I grew up in a family that revolved around beauty. My mother graduated in photography from what is today the renowned Gerrit Rietveld academy, while my father traded 16th and 17th century paintings.

My father used to take me to museums, where he told me all about the artists and the time they lived in. He taught me to place the objects I see in their historical context.

The designer in me

I discovered the designer in me when I moved house, and could not find any lamps to suit my taste. So I decided to take a welding course and started designing my own lamps. My designs were simple enough for me, just starting out as an amateur welder, to make them myself. I had found my calling.

A turning point

As my metal skills improved, I was able to make increasingly complex designs and felt I was headed in the right direction. Then, suddenly, my back gave out. Steel literally became too hard for me to handle.

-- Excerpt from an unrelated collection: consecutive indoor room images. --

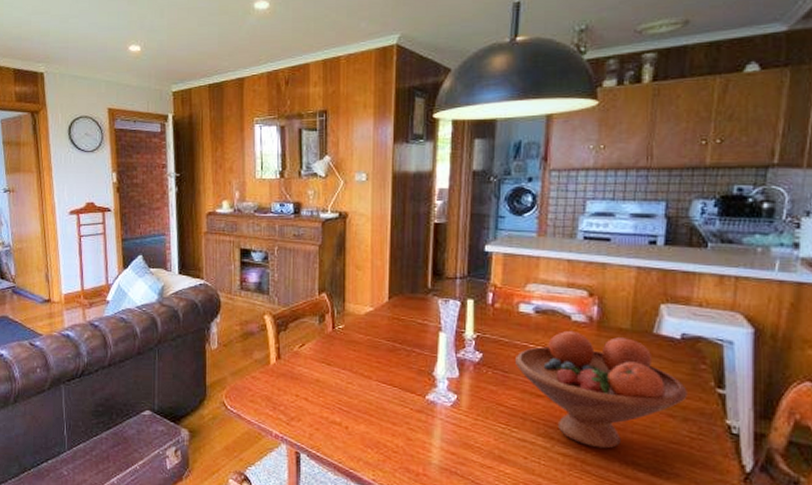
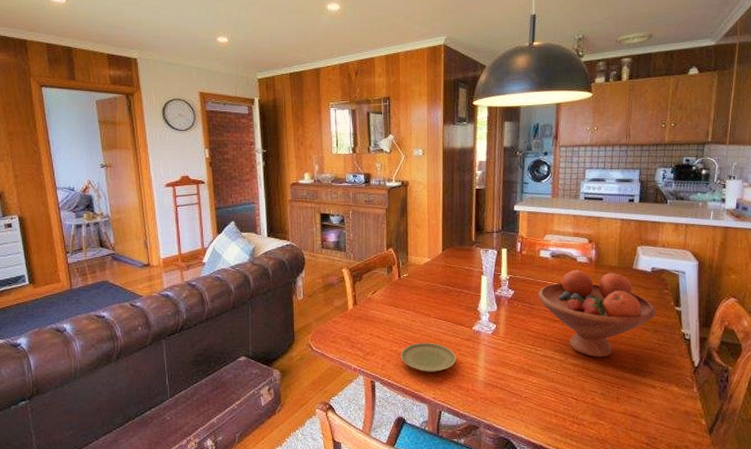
plate: none [333,410,404,448] -> present [401,342,457,372]

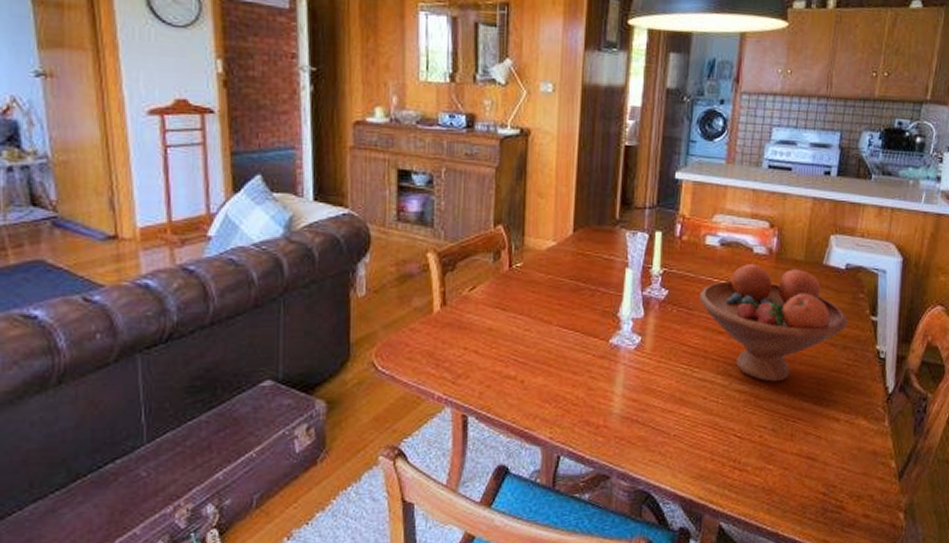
plate: present [401,342,457,372] -> none [506,360,585,402]

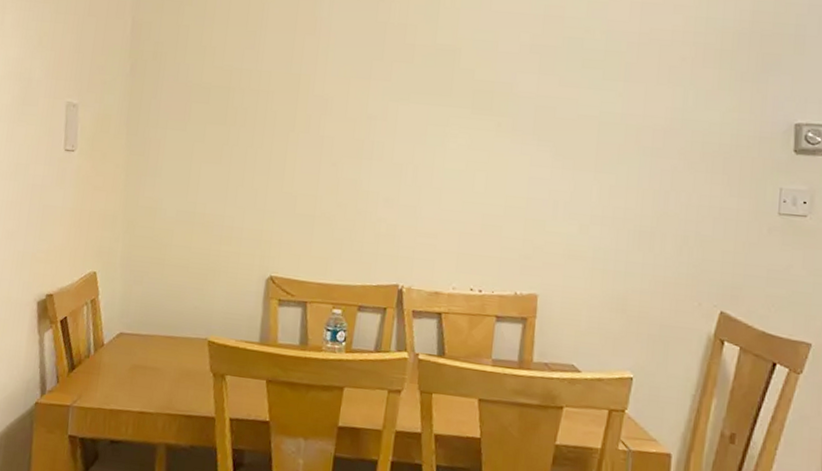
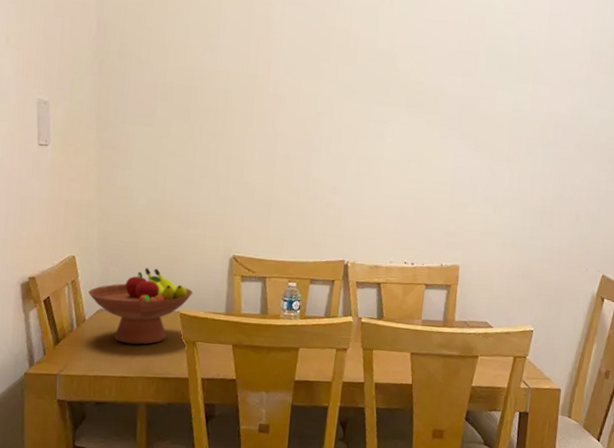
fruit bowl: none [108,287,224,376] -> present [88,268,194,345]

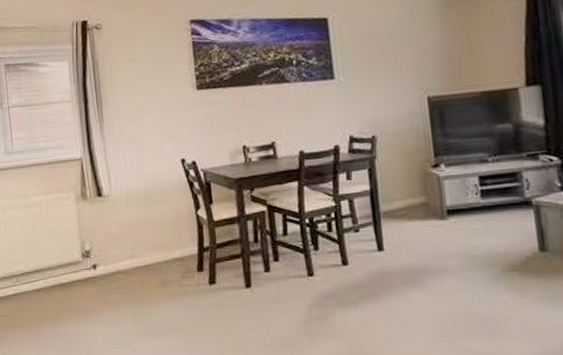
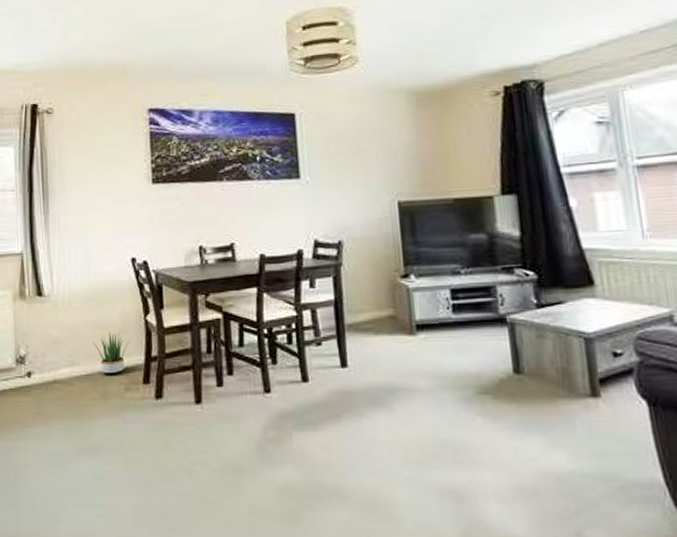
potted plant: none [149,226,184,265] -> present [92,332,130,375]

In bed with a herniated disk, I discovered the world of 3D design software. From one day to the next, everything seemed possible – I could design for any material!
While discovering this new world, my basic principle is still that the execution of the designs has to be simple.

Finding my identity

As I am completely self-taught, getting to where I am has taken me a relatively long time. This means I have developed my own individual, independent visual language.

Although in practice, I often find myself reinventing the wheel, this also means I don’t only know it works, I also understand why. And so my ‘ wheels’ often function and look slightly differently from their traditional counterparts. My quest for the essence of beauty is defined by the alchemy of proportions, materials and the tension between form and function.